►

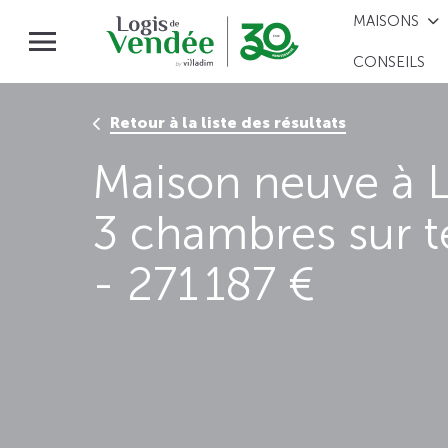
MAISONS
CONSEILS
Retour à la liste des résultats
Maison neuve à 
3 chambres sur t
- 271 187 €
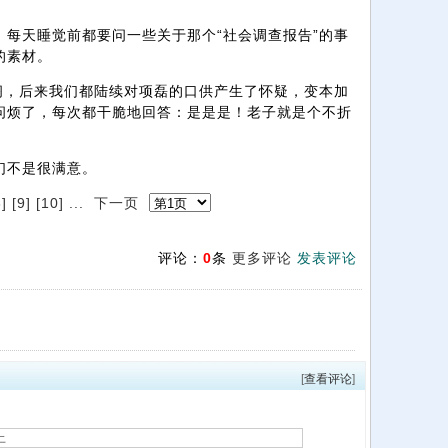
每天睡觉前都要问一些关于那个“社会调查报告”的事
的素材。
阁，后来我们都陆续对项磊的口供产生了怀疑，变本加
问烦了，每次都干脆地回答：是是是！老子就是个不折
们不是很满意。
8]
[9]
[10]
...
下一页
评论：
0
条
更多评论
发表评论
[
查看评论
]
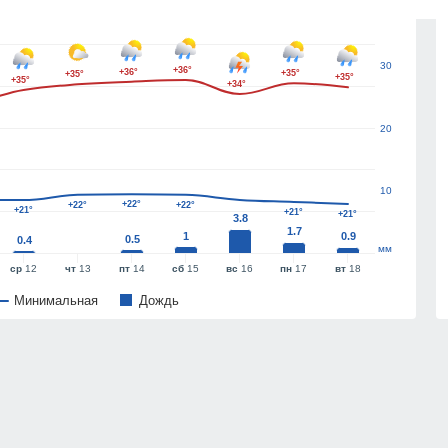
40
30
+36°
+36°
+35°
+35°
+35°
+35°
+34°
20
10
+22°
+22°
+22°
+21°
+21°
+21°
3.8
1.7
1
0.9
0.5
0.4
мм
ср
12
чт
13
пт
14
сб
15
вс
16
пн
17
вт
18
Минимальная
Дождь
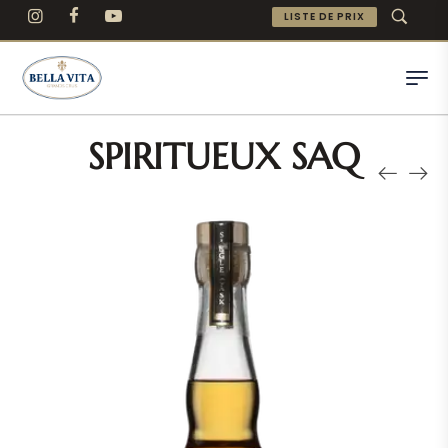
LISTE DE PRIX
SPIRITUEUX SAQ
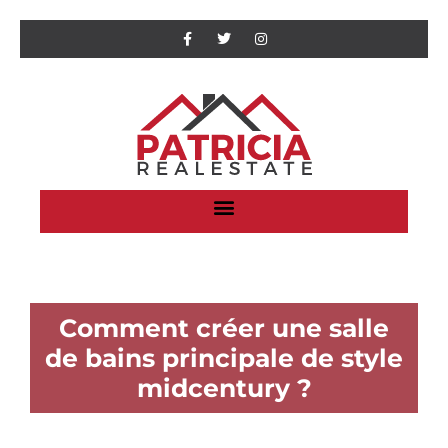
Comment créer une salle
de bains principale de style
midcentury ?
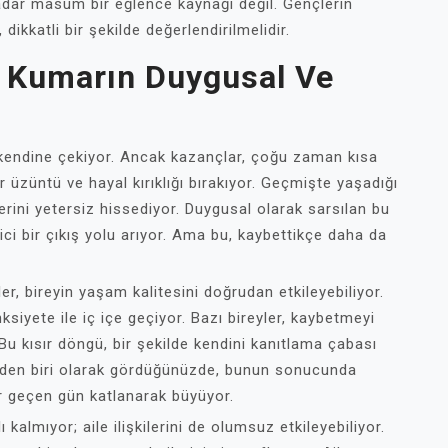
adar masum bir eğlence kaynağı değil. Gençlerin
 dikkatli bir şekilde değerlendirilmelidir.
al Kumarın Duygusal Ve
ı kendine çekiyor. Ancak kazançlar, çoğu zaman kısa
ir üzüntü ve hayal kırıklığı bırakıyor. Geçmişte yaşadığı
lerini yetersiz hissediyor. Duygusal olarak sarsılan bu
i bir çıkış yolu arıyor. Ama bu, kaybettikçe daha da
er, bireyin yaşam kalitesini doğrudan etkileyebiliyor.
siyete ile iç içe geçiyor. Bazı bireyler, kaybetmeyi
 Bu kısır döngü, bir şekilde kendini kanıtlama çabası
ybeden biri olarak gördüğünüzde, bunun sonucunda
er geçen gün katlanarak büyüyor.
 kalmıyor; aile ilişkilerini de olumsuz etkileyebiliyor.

◄

WHAT THE TASK REQUIRES: Where the string "etkileyebiliyor" occurs in the data, return the whole line.

EXERCISE OUTPUT:
er, bireyin yaşam kalitesini doğrudan etkileyebiliyor.
 kalmıyor; aile ilişkilerini de olumsuz etkileyebiliyor.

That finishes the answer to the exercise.